23 março 2022

Jurisprudência de cordel (9)

 (Continuação daqui)


9. Emoções


É uma pena que a Lei 94/2021 que esta semana entrou em vigor acabe com as brincadeiras jurisprudenciais do Tribunal Constitucional e restaure o direito ao recurso para todos os cidadãos, como manda a Constituição.

É que a jurisprudência de cordel do Tribunal Constitucional acerca da Lei 20/2013 quando estão em causa condenações inovadoras na Relação era muito divertida e causava momentos de grande emoção. É uma pena que esta douta jurisprudência vá, de um só golpe, toda para o lixo.

Como já foi referido, um momento de grande emoção foi vivido pelo senhor A quando num despacho leu a explicação da "juíza" Rangel de Mesquita porque é que o acórdão 31/2020 não era válido (cf. aqui).

Depois de se recompor de mais uma adversidade - era a segunda, junto do TC - decidiu fazer um derradeiro requerimento ao Tribunal Constitucional. Era uma petição de justiça em que, literalmente de joelhos, o senhor A implorava ao Tribunal Constitucional o seguinte:

Se o TC não podia garantir ao senhor A o direito ao recurso que garantia aos requerentes do acórdão 31/2020 porque este acórdão ainda não tinha sido levado ao Plenário, então que o levasse ao Plenário e depois aplicasse ao senhor A a mesma decisão que decidisse aplicar aos requerentes do 31/2020.

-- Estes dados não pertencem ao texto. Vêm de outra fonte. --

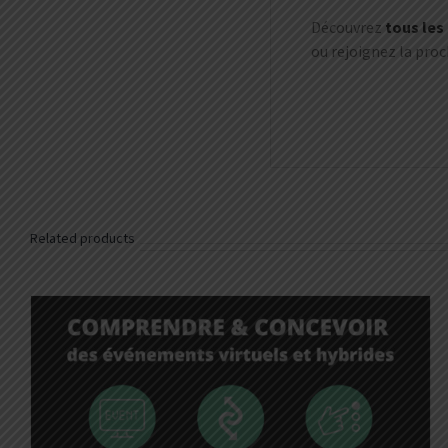
Découvrez
tous les
ou rejoignez la pro
Related products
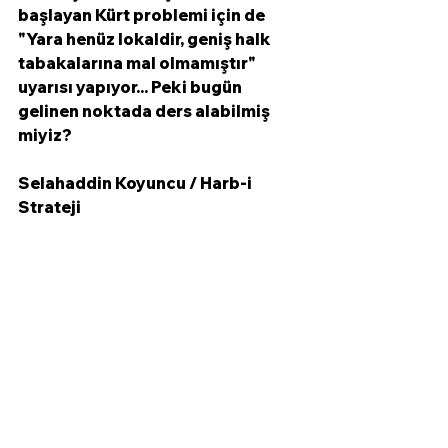
başlayan Kürt problemi için de 
"Yara henüz lokaldir, geniş halk 
tabakalarına mal olmamıştır" 
uyarısı yapıyor... Peki bugün 
gelinen noktada ders alabilmiş 
miyiz? 
Selahaddin Koyuncu / Harb-i 
Strateji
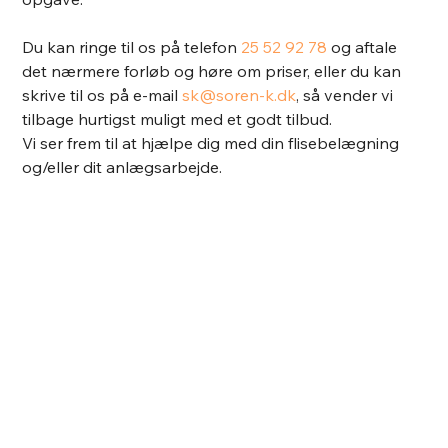
Du kan ringe til os på telefon
25 52 92 78
og aftale
det nærmere forløb og høre om priser, eller du kan
skrive til os på e-mail
sk@soren-k.dk
, så vender vi
tilbage hurtigst muligt med et godt tilbud.
Vi ser frem til at hjælpe dig med din flisebelægning
og/eller dit anlægsarbejde.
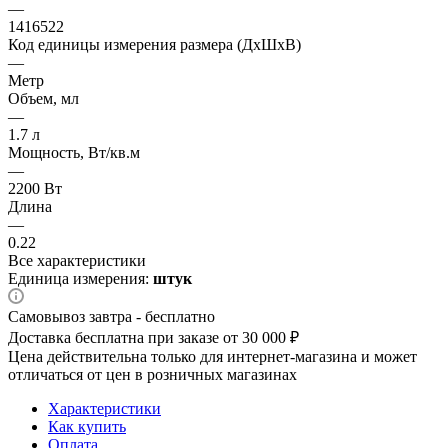
—
1416522
Код единицы измерения размера (ДхШхВ)
—
Метр
Объем, мл
—
1.7 л
Мощность, Вт/кв.м
—
2200 Вт
Длина
—
0.22
Все характеристики
Единица измерения:
штук
Самовывоз завтра - бесплатно
Доставка бесплатна при заказе от 30 000 ₽
Цена действительна только для интернет-магазина и может
отличаться от цен в розничных магазинах
Характеристики
Как купить
Оплата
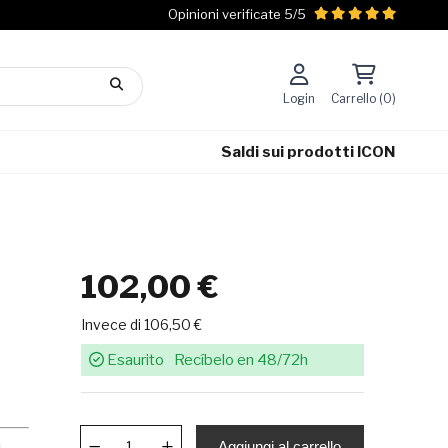
Opinioni verificate 5/5
Login
Carrello (0)
Saldi sui prodotti ICON
102,00 €
Invece di 106,50 €
Esaurito
Recíbelo en 48/72h
Aggiungi al carrello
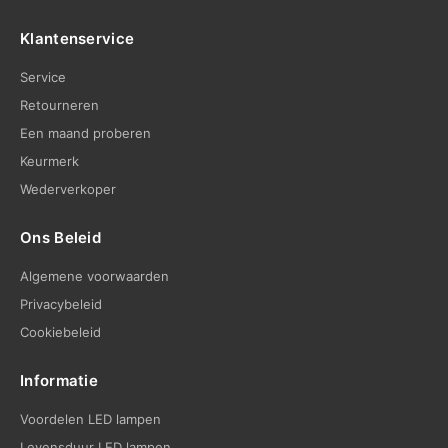
Klantenservice
Service
Retourneren
Een maand proberen
Keurmerk
Wederverkoper
Ons Beleid
Algemene voorwaarden
Privacybeleid
Cookiebeleid
Informatie
Voordelen LED lampen
Levensduur LED lampen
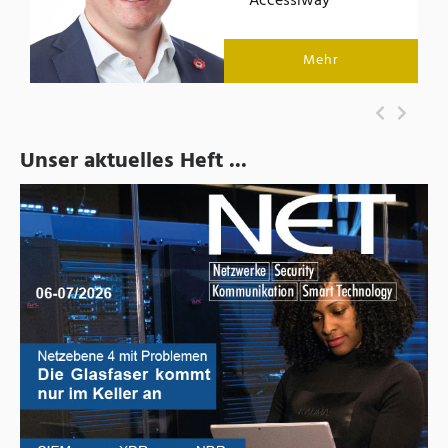
Accessiway
Mehr
Unser aktuelles Heft ...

No jargão jurídico, o senhor A pedia a suspensão da instância, a fim de evitar uma injustiça que se desenhava no horizonte, que era a de o TC negar ao senhor A o direito ao recurso e o Plenário vir mais tarde a confirmar o reconhecimento deste direito aos requerentes do 31/2020.

E, na realidade, o Plenário do TC reuniu. Mas não para apreciar o acórdão 31/2020 e depois aplicar aos seus requerentes e ao senhor A a mesma decisão de reconhecimento ou não do direito ao recurso.

O Plenário do TC reuniu, mas para reiterar ao senhor A que não lhe reconhecia o direito ao recurso e que não lhe concedia sequer a suspensão da instância. Está tudo no acórdão 229/2021 (cf. aqui) que, para não variar, teve como relatora a "juíza" Rangel de Mesquita.

A partir deste momento, o senhor A estava inapelavelmente condenado a cumprir a pena que lhe tinha sido aplicada na Relação (no jargão jurídico, a sentença transitava em julgado), sem que pudesse exercer o seu direito constitucional ao recurso.

Lá teve de desembolsar mais de 30 mil euros em multas, indemnizações e custas judiciais (cf. aqui).

A emoção foi fortíssima, como se imagina.

Se fosse hoje, por força da Lei 94/2021 que entrou em vigor na passada segunda-feira, o senhor A teria podido recorrer para o Supremo que,  em vista da jurisprudência que tem defendido em processos por difamação, quase de certeza teria anulado o acórdão da Relação.